Problem to solve: Copy every line of the data in which the word "transform" occurs.

Web interface edit records
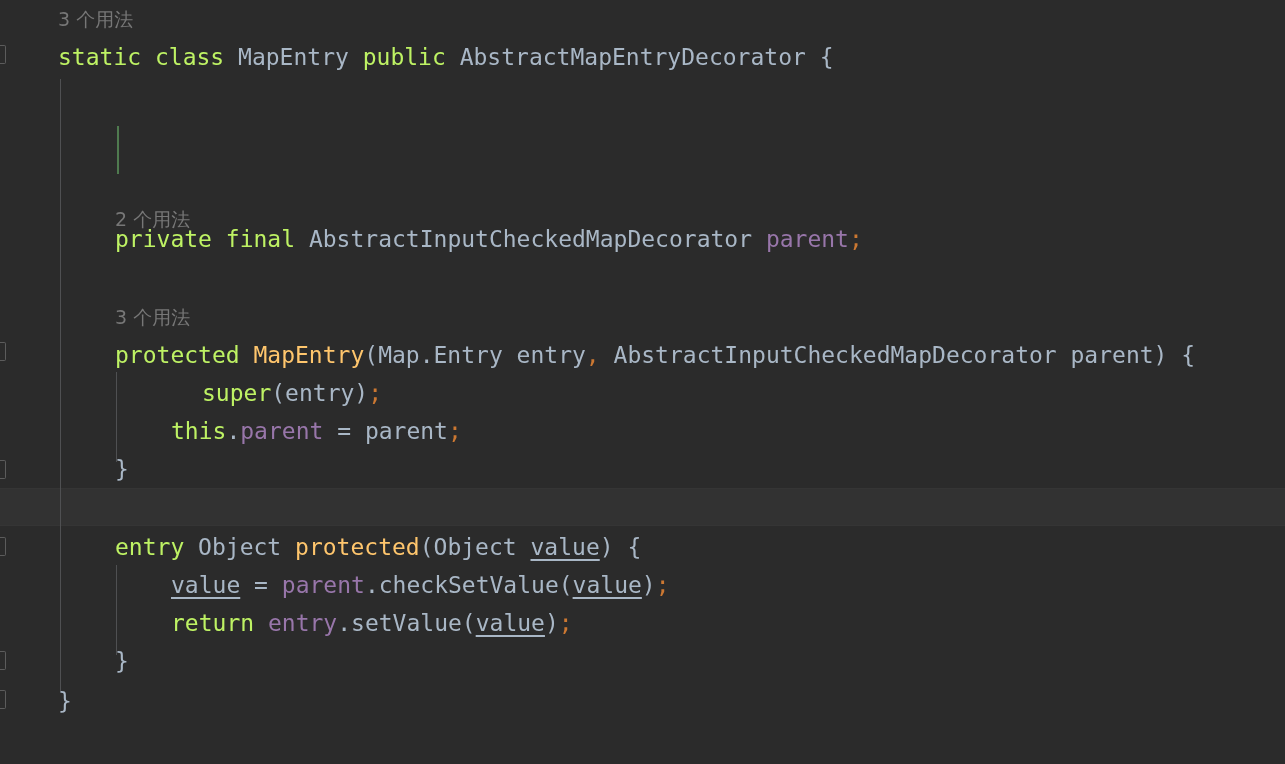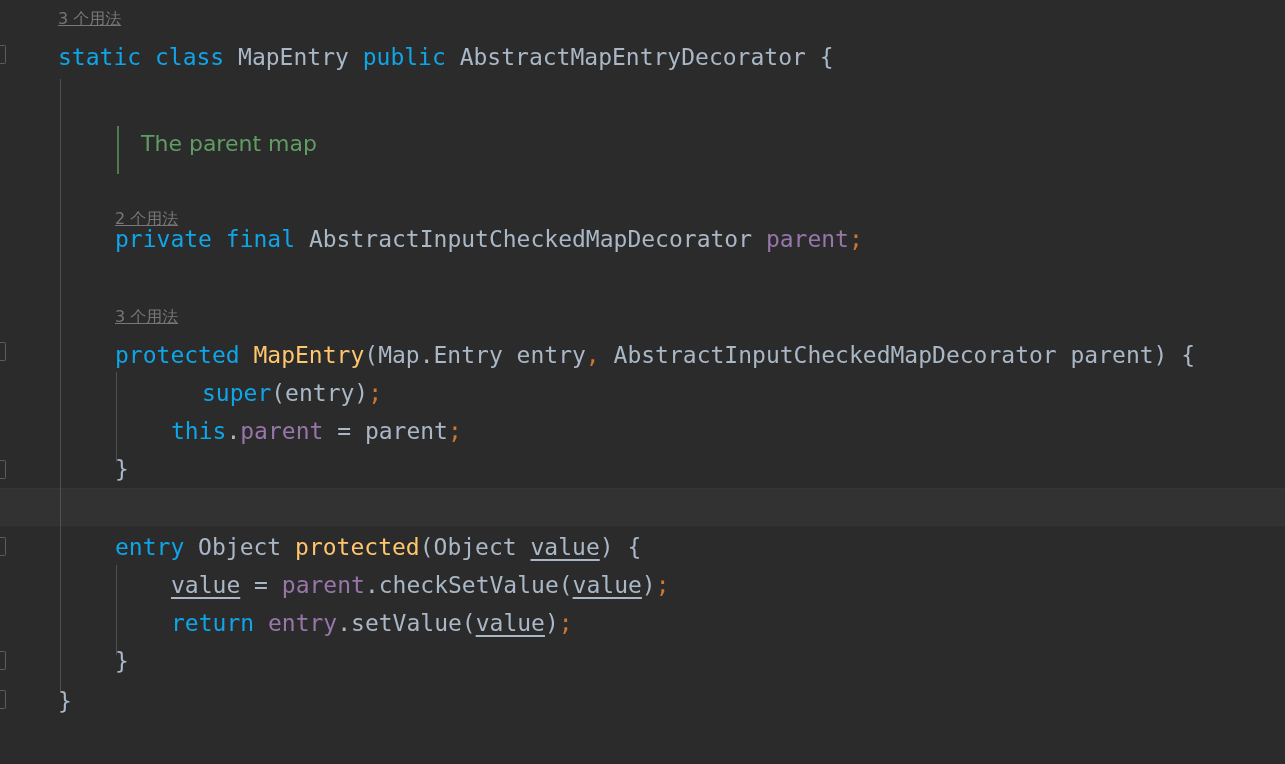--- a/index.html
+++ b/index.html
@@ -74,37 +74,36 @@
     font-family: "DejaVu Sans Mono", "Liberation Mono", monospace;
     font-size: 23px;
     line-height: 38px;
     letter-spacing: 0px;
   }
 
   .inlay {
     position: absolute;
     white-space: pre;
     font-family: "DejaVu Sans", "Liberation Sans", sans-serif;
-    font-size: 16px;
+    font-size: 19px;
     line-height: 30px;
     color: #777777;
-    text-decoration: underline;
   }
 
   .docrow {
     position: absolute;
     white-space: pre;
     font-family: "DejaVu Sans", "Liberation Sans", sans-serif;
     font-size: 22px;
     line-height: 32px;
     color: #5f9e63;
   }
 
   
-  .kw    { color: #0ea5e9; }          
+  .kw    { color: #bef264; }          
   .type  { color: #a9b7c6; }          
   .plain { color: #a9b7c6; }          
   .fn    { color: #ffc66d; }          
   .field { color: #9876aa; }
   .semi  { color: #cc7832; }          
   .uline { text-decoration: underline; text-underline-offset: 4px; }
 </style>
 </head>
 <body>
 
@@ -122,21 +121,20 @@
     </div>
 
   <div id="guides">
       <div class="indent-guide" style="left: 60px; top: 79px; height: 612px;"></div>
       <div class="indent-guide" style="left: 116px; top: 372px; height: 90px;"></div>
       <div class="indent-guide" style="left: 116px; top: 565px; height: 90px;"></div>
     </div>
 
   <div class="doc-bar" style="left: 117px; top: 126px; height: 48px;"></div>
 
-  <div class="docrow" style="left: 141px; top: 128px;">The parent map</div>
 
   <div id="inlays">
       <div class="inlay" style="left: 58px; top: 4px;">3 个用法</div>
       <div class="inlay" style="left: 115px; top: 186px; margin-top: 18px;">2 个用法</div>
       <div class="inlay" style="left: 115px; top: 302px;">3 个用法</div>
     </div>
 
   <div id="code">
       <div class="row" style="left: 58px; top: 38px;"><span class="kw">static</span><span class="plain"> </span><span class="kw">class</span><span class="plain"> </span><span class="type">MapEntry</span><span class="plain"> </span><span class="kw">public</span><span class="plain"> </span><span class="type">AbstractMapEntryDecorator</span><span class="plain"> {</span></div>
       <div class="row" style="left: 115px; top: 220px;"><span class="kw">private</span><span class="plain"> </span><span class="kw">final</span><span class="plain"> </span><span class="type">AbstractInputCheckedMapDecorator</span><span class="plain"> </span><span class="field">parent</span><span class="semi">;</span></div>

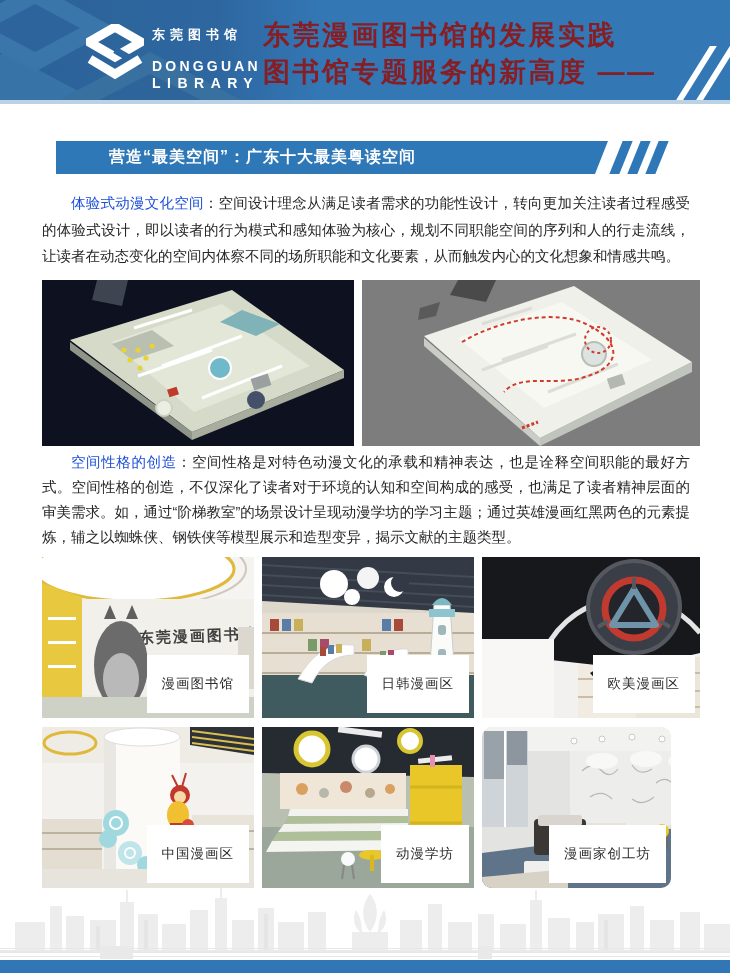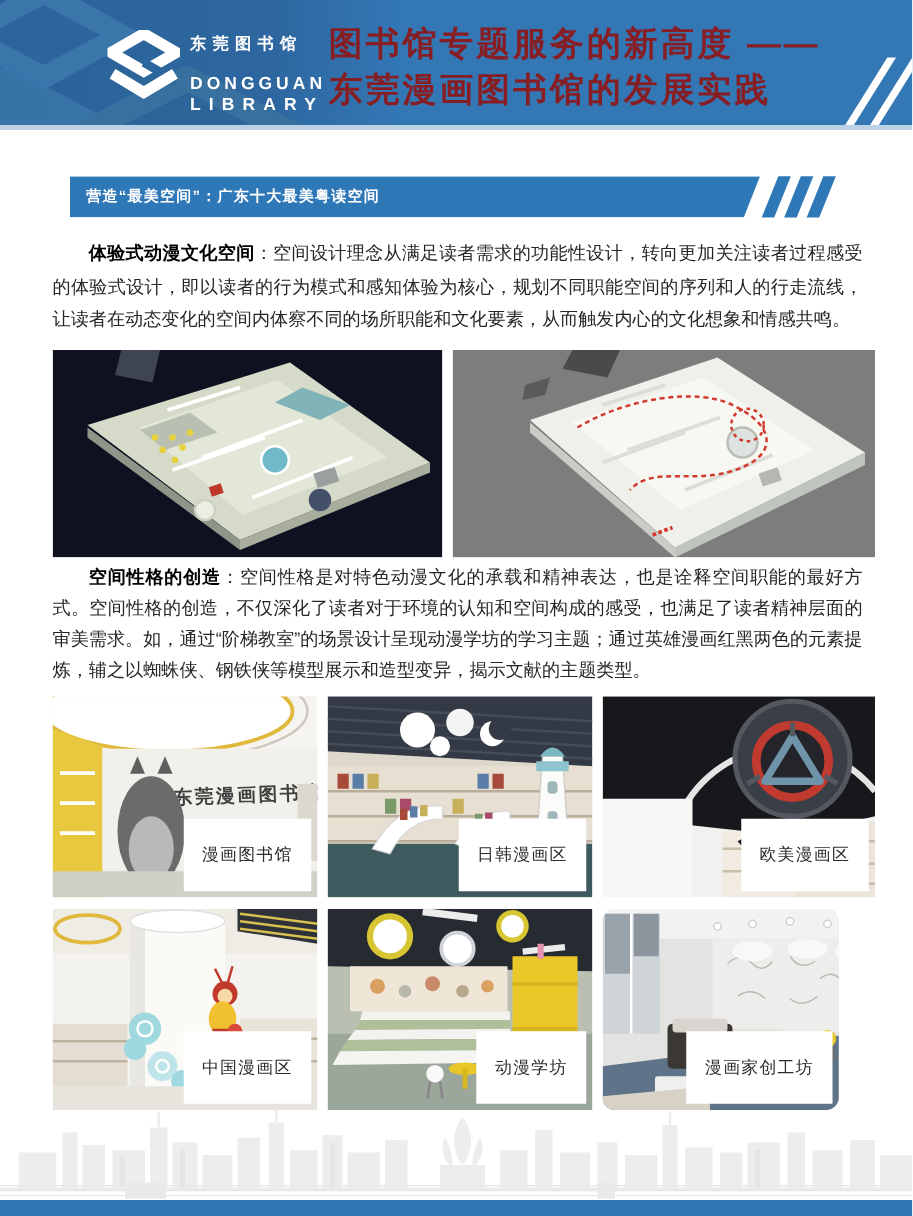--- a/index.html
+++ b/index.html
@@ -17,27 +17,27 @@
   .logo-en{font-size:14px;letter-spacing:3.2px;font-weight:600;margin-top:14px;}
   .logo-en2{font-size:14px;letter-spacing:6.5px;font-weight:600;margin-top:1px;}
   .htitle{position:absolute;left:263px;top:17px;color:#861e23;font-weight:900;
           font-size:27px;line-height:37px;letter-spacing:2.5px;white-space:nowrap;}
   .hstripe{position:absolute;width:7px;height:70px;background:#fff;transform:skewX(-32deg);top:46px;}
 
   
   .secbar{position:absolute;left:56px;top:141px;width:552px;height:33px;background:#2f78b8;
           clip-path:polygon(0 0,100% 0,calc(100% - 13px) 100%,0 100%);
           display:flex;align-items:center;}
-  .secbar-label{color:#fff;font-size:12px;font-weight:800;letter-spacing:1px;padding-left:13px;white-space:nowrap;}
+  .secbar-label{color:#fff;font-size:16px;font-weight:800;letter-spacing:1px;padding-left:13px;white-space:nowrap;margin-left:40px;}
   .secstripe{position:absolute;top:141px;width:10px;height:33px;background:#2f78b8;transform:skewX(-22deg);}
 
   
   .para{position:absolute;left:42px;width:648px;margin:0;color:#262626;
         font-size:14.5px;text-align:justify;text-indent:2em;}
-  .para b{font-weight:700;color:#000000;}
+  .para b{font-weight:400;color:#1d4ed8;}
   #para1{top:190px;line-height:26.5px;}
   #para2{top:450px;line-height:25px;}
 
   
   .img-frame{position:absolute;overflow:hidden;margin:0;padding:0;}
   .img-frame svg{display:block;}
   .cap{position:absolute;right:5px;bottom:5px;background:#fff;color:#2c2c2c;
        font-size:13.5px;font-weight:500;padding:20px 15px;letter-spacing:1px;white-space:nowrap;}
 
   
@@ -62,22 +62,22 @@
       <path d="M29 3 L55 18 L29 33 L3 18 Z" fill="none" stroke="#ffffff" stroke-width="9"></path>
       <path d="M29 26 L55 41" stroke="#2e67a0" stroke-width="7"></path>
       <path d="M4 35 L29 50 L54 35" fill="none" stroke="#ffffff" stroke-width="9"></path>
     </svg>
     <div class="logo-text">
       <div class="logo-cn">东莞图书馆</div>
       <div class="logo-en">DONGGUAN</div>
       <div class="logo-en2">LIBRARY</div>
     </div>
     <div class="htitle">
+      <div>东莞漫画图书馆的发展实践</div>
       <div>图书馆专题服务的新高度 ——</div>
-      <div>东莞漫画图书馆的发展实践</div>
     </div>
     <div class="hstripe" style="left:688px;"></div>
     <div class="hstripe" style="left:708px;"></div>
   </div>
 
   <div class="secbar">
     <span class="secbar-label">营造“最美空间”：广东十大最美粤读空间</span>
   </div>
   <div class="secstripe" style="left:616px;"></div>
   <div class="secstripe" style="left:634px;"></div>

Completed exercise:
   .hstripe{position:absolute;width:7px;height:70px;background:#fff;transform:skewX(-32deg);top:46px;}
   .secstripe{position:absolute;top:141px;width:10px;height:33px;background:#2f78b8;transform:skewX(-22deg);}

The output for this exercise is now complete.